London Metropolitan's police is seeking the help of owners of Internet cafes as well as owners of public WiFi connections - like restaurants - across the capital to help them fight the threat of home-grown terrorism.
The BBC reports that the move is part of the government's £140 million project, called Prevent, that should help counter terrorism efforts further.
In what instead looks increasingly like an attempt to become an ever more present big brother, the Metropolitan Police will be doing impromptu visits to internet cafe around London as part of a trial with the tacit approval of their owners.
They are also encouraged to explicitly list the kind of material that's deemed unsuitable for viewing and report any suspicion of violent extremism.
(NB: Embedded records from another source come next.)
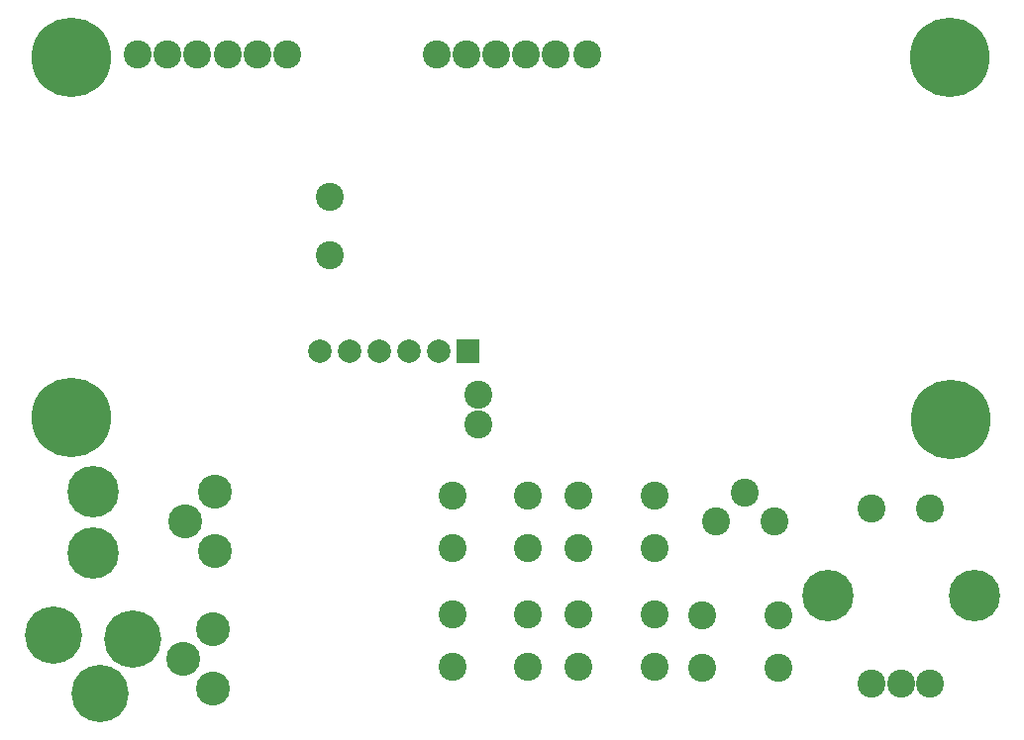
<source format=gbr>
%FSLAX34Y34*%
%MOMM*%
%LNSOLDERMASK_TOP*%
G71*
G01*
%ADD10C, 4.90*%
%ADD11C, 4.40*%
%ADD12C, 2.40*%
%ADD13C, 2.90*%
%ADD14C, 6.80*%
%ADD15C, 1.00*%
%ADD16C, 2.00*%
%LPD*%
X145836Y437050D02*
G54D10*
D03*
X77574Y440225D02*
G54D10*
D03*
X111661Y510948D02*
G54D11*
D03*
X111661Y562948D02*
G54D11*
D03*
X591741Y559594D02*
G54D12*
D03*
X526740Y559594D02*
G54D12*
D03*
X526740Y514594D02*
G54D12*
D03*
X591741Y514594D02*
G54D12*
D03*
X483791Y559594D02*
G54D12*
D03*
X418790Y559594D02*
G54D12*
D03*
X418790Y514594D02*
G54D12*
D03*
X483791Y514594D02*
G54D12*
D03*
X117601Y390215D02*
G54D10*
D03*
X669131Y562622D02*
G54D12*
D03*
X644131Y537622D02*
G54D12*
D03*
X694131Y537622D02*
G54D12*
D03*
X215682Y563537D02*
G54D13*
D03*
X190282Y538137D02*
G54D13*
D03*
X215682Y512737D02*
G54D13*
D03*
X777478Y398937D02*
G54D12*
D03*
X827478Y398937D02*
G54D12*
D03*
X802478Y398937D02*
G54D12*
D03*
X777478Y548937D02*
G54D12*
D03*
X827478Y548937D02*
G54D12*
D03*
X739978Y473937D02*
G54D11*
D03*
X864978Y473937D02*
G54D11*
D03*
X483791Y412994D02*
G54D12*
D03*
X418790Y412994D02*
G54D12*
D03*
X418790Y457994D02*
G54D12*
D03*
X483791Y457994D02*
G54D12*
D03*
X214491Y445268D02*
G54D13*
D03*
X189090Y419869D02*
G54D13*
D03*
X214491Y394468D02*
G54D13*
D03*
X149864Y937623D02*
G54D12*
D03*
X175265Y937624D02*
G54D12*
D03*
X200665Y937624D02*
G54D12*
D03*
X227255Y937624D02*
G54D12*
D03*
X252655Y937623D02*
G54D12*
D03*
X278055Y937624D02*
G54D12*
D03*
X405849Y937624D02*
G54D12*
D03*
X431249Y937624D02*
G54D12*
D03*
X456649Y937624D02*
G54D12*
D03*
X482049Y937624D02*
G54D12*
D03*
X507449Y937623D02*
G54D12*
D03*
X534039Y937623D02*
G54D12*
D03*
X844947Y624954D02*
G54D14*
D03*
X868947Y624954D02*
G54D15*
D03*
X861917Y607983D02*
G54D15*
D03*
X844947Y600954D02*
G54D15*
D03*
X827976Y607983D02*
G54D15*
D03*
X820947Y624954D02*
G54D15*
D03*
X827976Y641924D02*
G54D15*
D03*
X844947Y648954D02*
G54D15*
D03*
X861917Y641924D02*
G54D15*
D03*
X844153Y934913D02*
G54D14*
D03*
X868153Y934913D02*
G54D15*
D03*
X861124Y917942D02*
G54D15*
D03*
X844153Y910913D02*
G54D15*
D03*
X827183Y917942D02*
G54D15*
D03*
X820153Y934913D02*
G54D15*
D03*
X827183Y951883D02*
G54D15*
D03*
X844153Y958913D02*
G54D15*
D03*
X861124Y951883D02*
G54D15*
D03*
X93266Y934913D02*
G54D14*
D03*
X117266Y934913D02*
G54D15*
D03*
X110236Y917942D02*
G54D15*
D03*
X93266Y910913D02*
G54D15*
D03*
X76295Y917942D02*
G54D15*
D03*
X69266Y934913D02*
G54D15*
D03*
X76295Y951883D02*
G54D15*
D03*
X93266Y958913D02*
G54D15*
D03*
X110236Y951883D02*
G54D15*
D03*
X92869Y626541D02*
G54D14*
D03*
X116869Y626541D02*
G54D15*
D03*
X109839Y609570D02*
G54D15*
D03*
X92869Y602541D02*
G54D15*
D03*
X75898Y609570D02*
G54D15*
D03*
X68869Y626541D02*
G54D15*
D03*
X75898Y643512D02*
G54D15*
D03*
X92869Y650541D02*
G54D15*
D03*
X109839Y643512D02*
G54D15*
D03*
X591741Y412994D02*
G54D12*
D03*
X526740Y412994D02*
G54D12*
D03*
X526740Y457994D02*
G54D12*
D03*
X591741Y457994D02*
G54D12*
D03*
G36*
X442401Y693360D02*
X442401Y673360D01*
X422401Y673360D01*
X422401Y693360D01*
X442401Y693360D01*
G37*
X407002Y683360D02*
G54D16*
D03*
X381602Y683360D02*
G54D16*
D03*
X356202Y683360D02*
G54D16*
D03*
X330802Y683360D02*
G54D16*
D03*
X305402Y683360D02*
G54D16*
D03*
X314568Y765132D02*
G54D12*
D03*
X314568Y815132D02*
G54D12*
D03*
X697706Y412200D02*
G54D12*
D03*
X632706Y412200D02*
G54D12*
D03*
X632706Y457200D02*
G54D12*
D03*
X697706Y457200D02*
G54D12*
D03*
X441325Y646112D02*
G54D12*
D03*
X441325Y621112D02*
G54D12*
D03*
M02*

</source>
Not surprisingly, they've also asked some owners to customise the screensavers on their computers.
The authorities stopped short of actually asking permission to install echelon-like bugging instruments and keyloggers on the computers although we suspect that they do monitor internet cafes closely in some areas of the countries.
As expected, a number of observers, like Privacy activist Simon Davies and Arun Kundnani, author of "Spooked: How Not to Prevent Violent Extremism", have expressed their concerns over the fact that this is another step in the direction of creating a "society of total surveillance".
Seriously, do they believe that the terrorists will go to internet cafes to write their emails? there are dozens of ways of encrypting communication and rendering it almost undecipherable to third parties. Ultimately, it is the very fabric of our society that is being undermined by such scheme.